>> START Source document

Climate Stewardship Act

Air Date: Week of

U.S. senators will soon cast their first votes on whether to limit greenhouse gas emissions. Most observers expect the measure will fail. But supporters say it will at least put the Senate on the record on global warming. Living on Earth’s Jeff Young reports.



Transcript

CURWOOD: It’s Living on Earth. I’m Steve Curwood, and coming up – giving native bees their due down on the farm. But first:

The U.S. Senate will soon have its first vote on whether to mandate reductions in the emissions of greenhouse gases. Connecticut Democrat and presidential candidate Joe Lieberman and Arizona Republican John McCain are co-sponsoring the Climate Stewardship Act which calls for modest cuts in carbon dioxide and other gases that scientists say contribute to global warming.

Living on Earth’s Washington correspondent Jeff Young joins us to talk about the bill. Jeff, Senators McCain and Lieberman changed their bill earlier this month. Why’d they do that and what does the bill now call for?

YOUNG: It originally called for reductions in greenhouse gases in two phases with two target dates. They had modest cuts by the year 2010 and stiffer cuts in the following six years. The senators removed the second, more ambitious phase reductions. So, what the senate will vote on is basically a decrease of about one and a half percent from today’s emissions. That’s far milder than the cuts in the Kyoto protocol. They simplified the bill because they want a simple vote. It’s now pretty much a yes or no question on climate change: should we do something about this or not?

CURWOOD: Jeff, almost no one expects this bill to pass the Senate, much less to win approval by the more conservative House. So why is it important?

>> END Source document
>> START Material

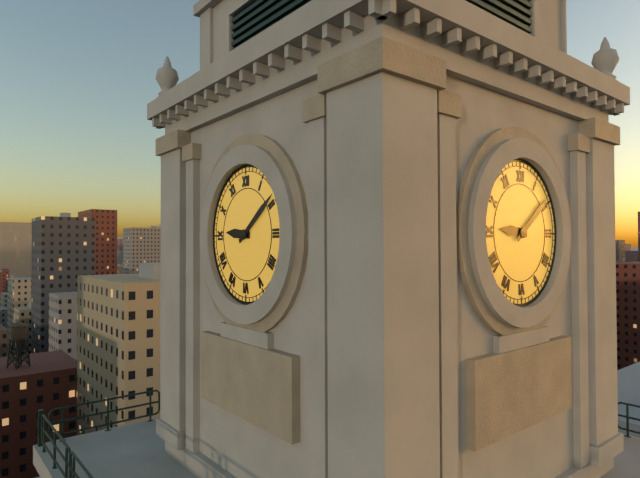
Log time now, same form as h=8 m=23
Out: h=9 m=9
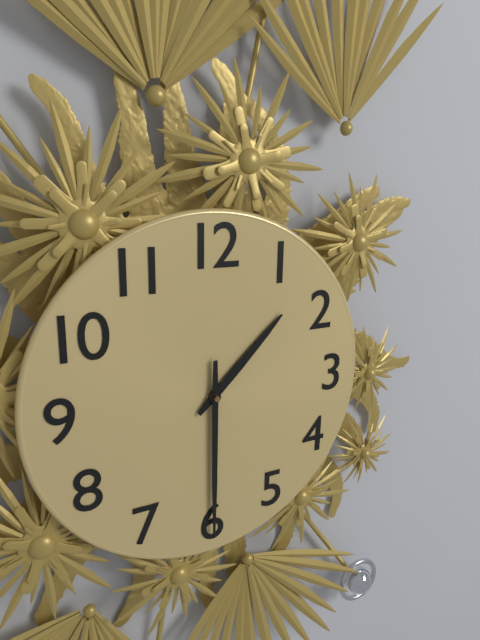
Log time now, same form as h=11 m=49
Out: h=1 m=30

>> END Material

The task
Retype the Climate Stewardship Act segment word for word, from its title through its final line. Nothing in the data is needed here.

Correct result
Climate Stewardship Act

Air Date: Week of

U.S. senators will soon cast their first votes on whether to limit greenhouse gas emissions. Most observers expect the measure will fail. But supporters say it will at least put the Senate on the record on global warming. Living on Earth’s Jeff Young reports.



Transcript

CURWOOD: It’s Living on Earth. I’m Steve Curwood, and coming up – giving native bees their due down on the farm. But first:

The U.S. Senate will soon have its first vote on whether to mandate reductions in the emissions of greenhouse gases. Connecticut Democrat and presidential candidate Joe Lieberman and Arizona Republican John McCain are co-sponsoring the Climate Stewardship Act which calls for modest cuts in carbon dioxide and other gases that scientists say contribute to global warming.

Living on Earth’s Washington correspondent Jeff Young joins us to talk about the bill. Jeff, Senators McCain and Lieberman changed their bill earlier this month. Why’d they do that and what does the bill now call for?

YOUNG: It originally called for reductions in greenhouse gases in two phases with two target dates. They had modest cuts by the year 2010 and stiffer cuts in the following six years. The senators removed the second, more ambitious phase reductions. So, what the senate will vote on is basically a decrease of about one and a half percent from today’s emissions. That’s far milder than the cuts in the Kyoto protocol. They simplified the bill because they want a simple vote. It’s now pretty much a yes or no question on climate change: should we do something about this or not?

CURWOOD: Jeff, almost no one expects this bill to pass the Senate, much less to win approval by the more conservative House. So why is it important?